Its international policy director, Christian Borggreen, said the framework “will provide strong privacy safeguards for consumers and legal certainty for the thousands of companies that depend on transatlantic data flows.”

It called on European data protection authorities to endorse the framework in the name of keeping commercial data transfer viable.

But Fieldfisher’s Phil Lee, CIPP/E, falls somewhere in the middle of Schrems and Albrecht on one side, and the more optimistic Hengesbaugh and the CCIA.

Lee says the big question here is, “is it enough?” And he doesn’t just mean legally.

“The real issue is whether it will achieve industry, regulatory and data subject acceptance. That’s far from guaranteed,” he says. “If the EU-U.S. Privacy Shield doesn’t achieve ‘market’ acceptance on transatlantic deals, then it’s effectively useless. That would be a real shame.”

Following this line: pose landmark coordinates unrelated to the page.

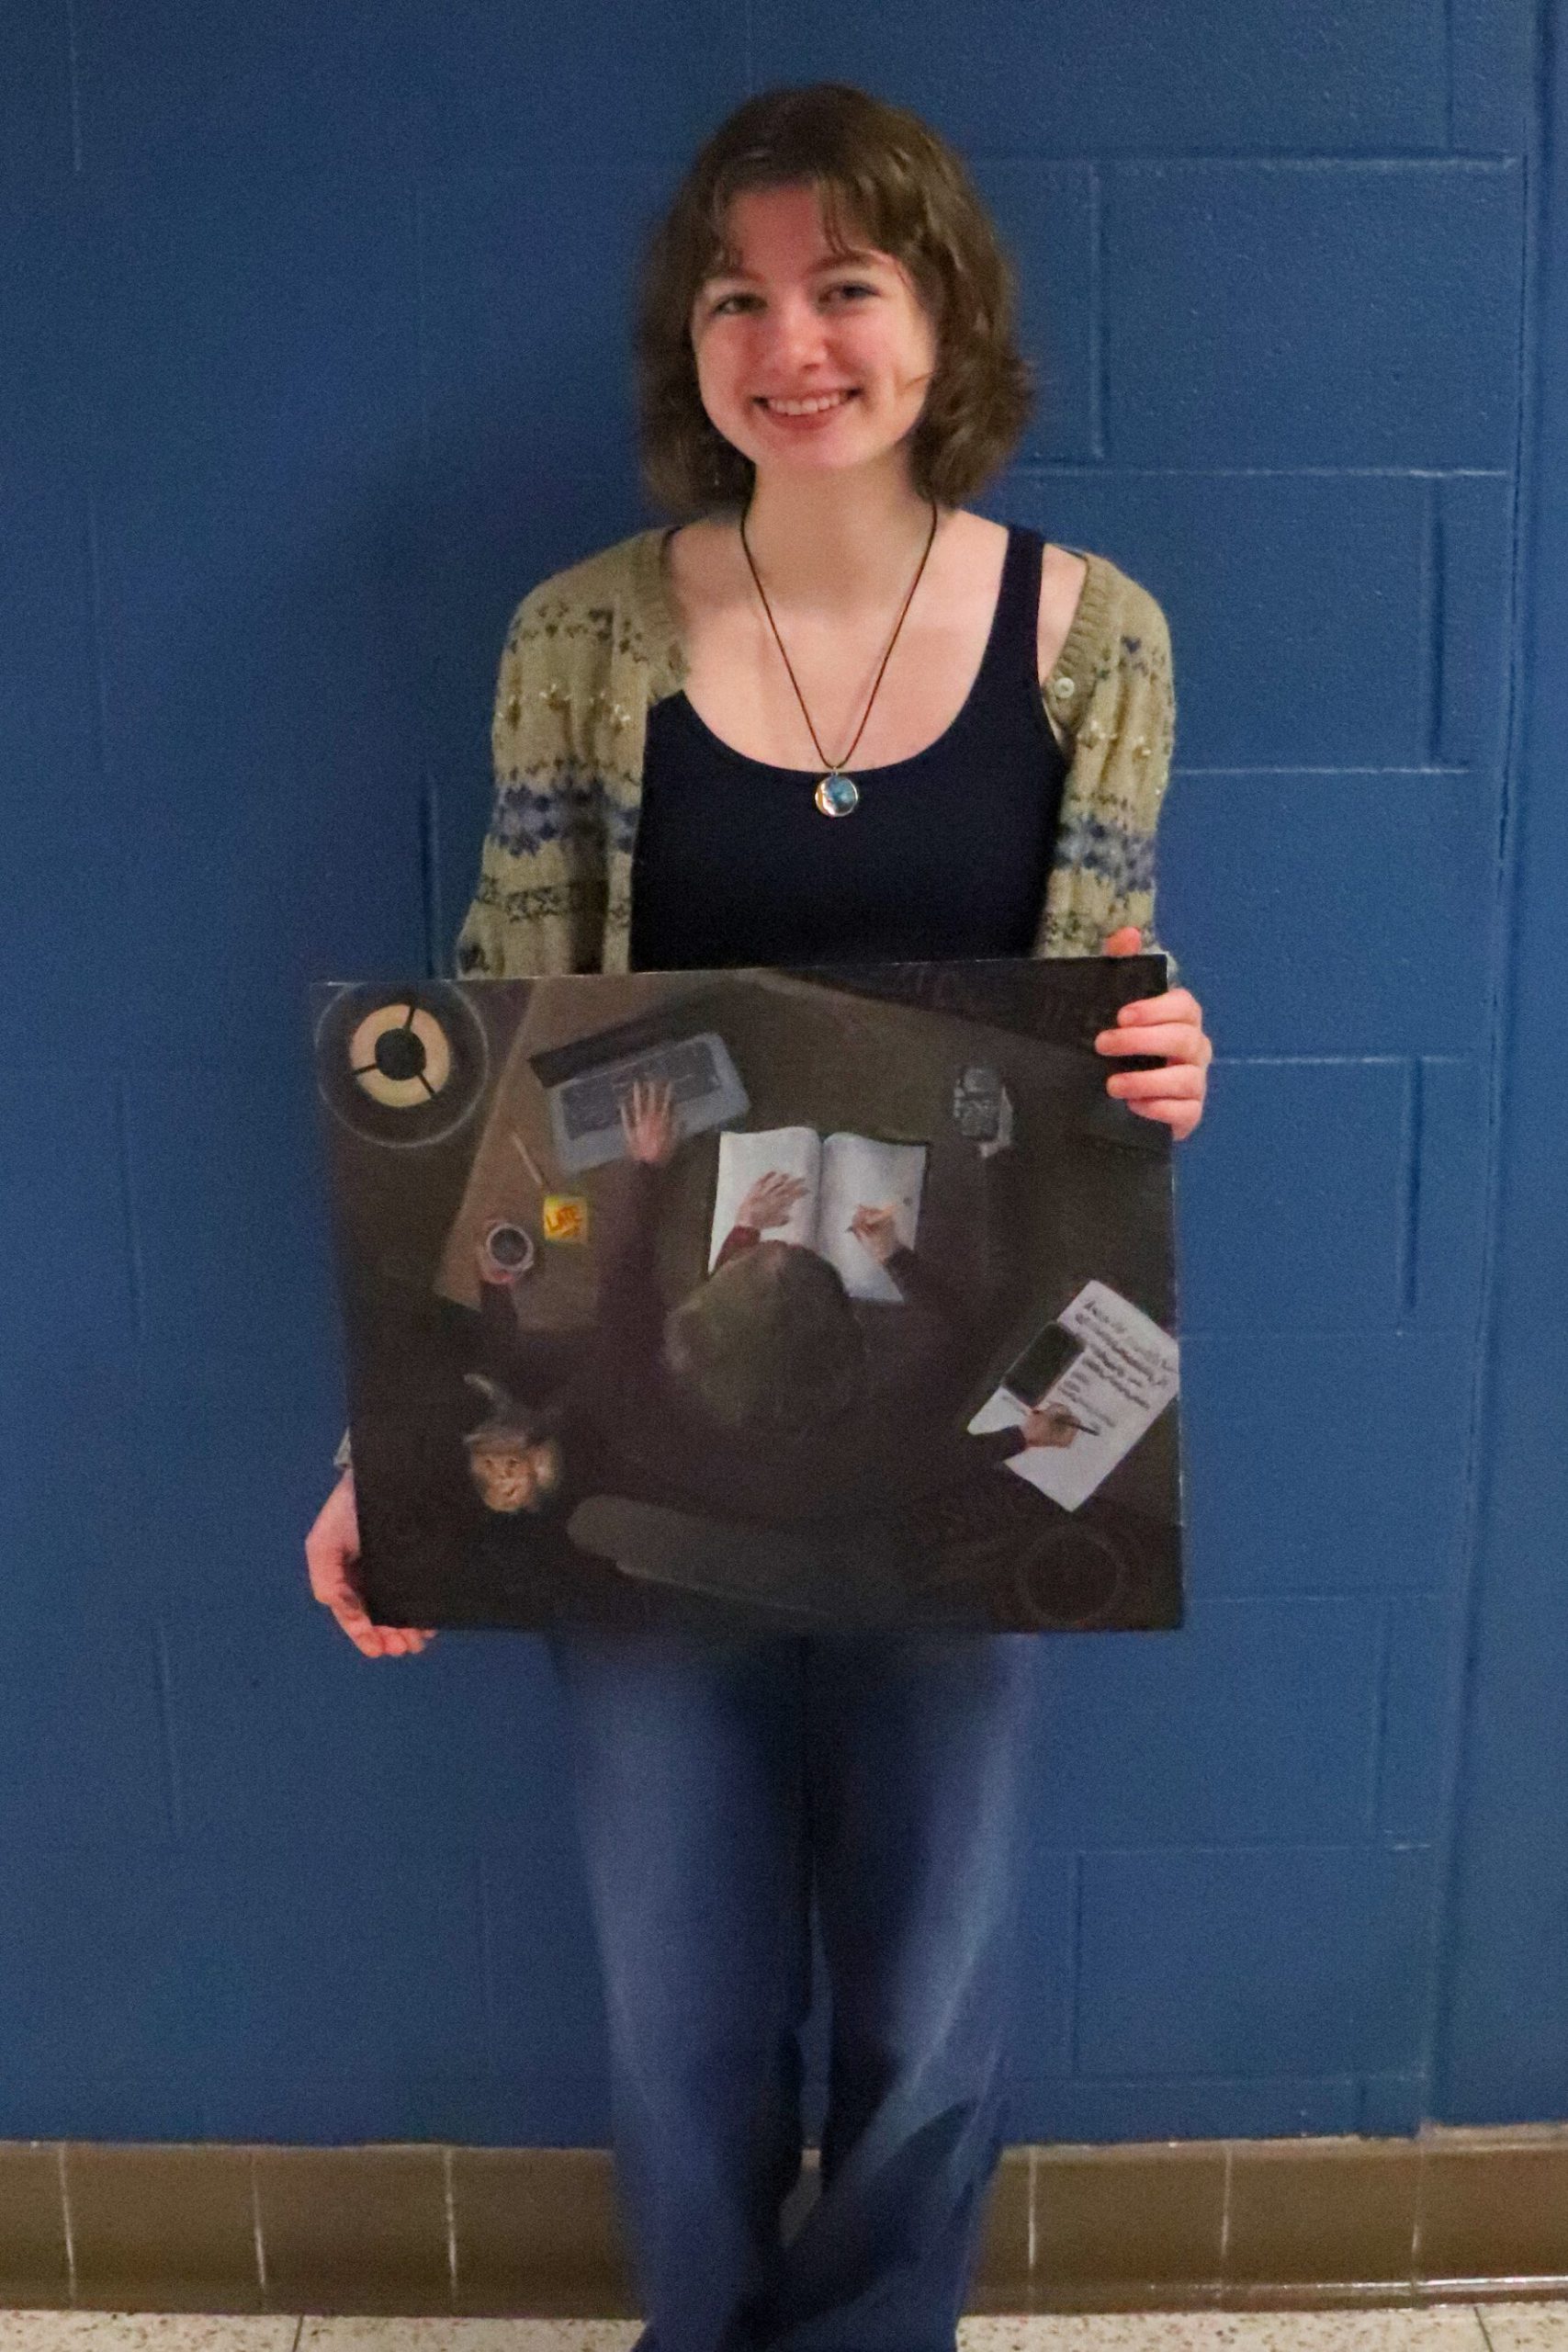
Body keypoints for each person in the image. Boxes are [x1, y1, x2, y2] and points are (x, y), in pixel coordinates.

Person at [305, 81, 1212, 2352]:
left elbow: (1096, 1038)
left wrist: (1167, 1072)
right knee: (678, 1984)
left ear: (943, 318)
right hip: (634, 1427)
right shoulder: (578, 641)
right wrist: (393, 1441)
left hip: (971, 1426)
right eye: (737, 294)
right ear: (684, 340)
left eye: (843, 285)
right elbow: (505, 1070)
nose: (787, 339)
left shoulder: (1089, 644)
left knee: (932, 1978)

Lee said the European Commission and the Department of Commerce are going to have to win over some hearts and minds. But he suspects there are going to be challenges to the framework itself by civil liberties groups and even some data protection authorities.

So what happens next?  

European Commission Vice-President Andrus Ansip and Commissioner Věra Jourová will prepare an “adequacy draft” to be shown to the Article 29 Working Party and member states. Expect a draft in roughly three weeks.

Hengesbaugh said he anticipates the process going “relatively smoothly” given that the constituencies have “firmly in mind both the protection of privacy and data protection as well as the health of the digital economy.”

The senior Commerce official said Commerce will hold a series of briefings on the new framework and a grace period will allow leeway for organizations to implement changes.

For now, Albrecht and his peers are hoping there’s a change before this deal is formalized.

“Of course we welcome that there are steps taken to get a new framework done,” he said. “But … this is not the improvement which would be needed to bring this framework in line with EU law.”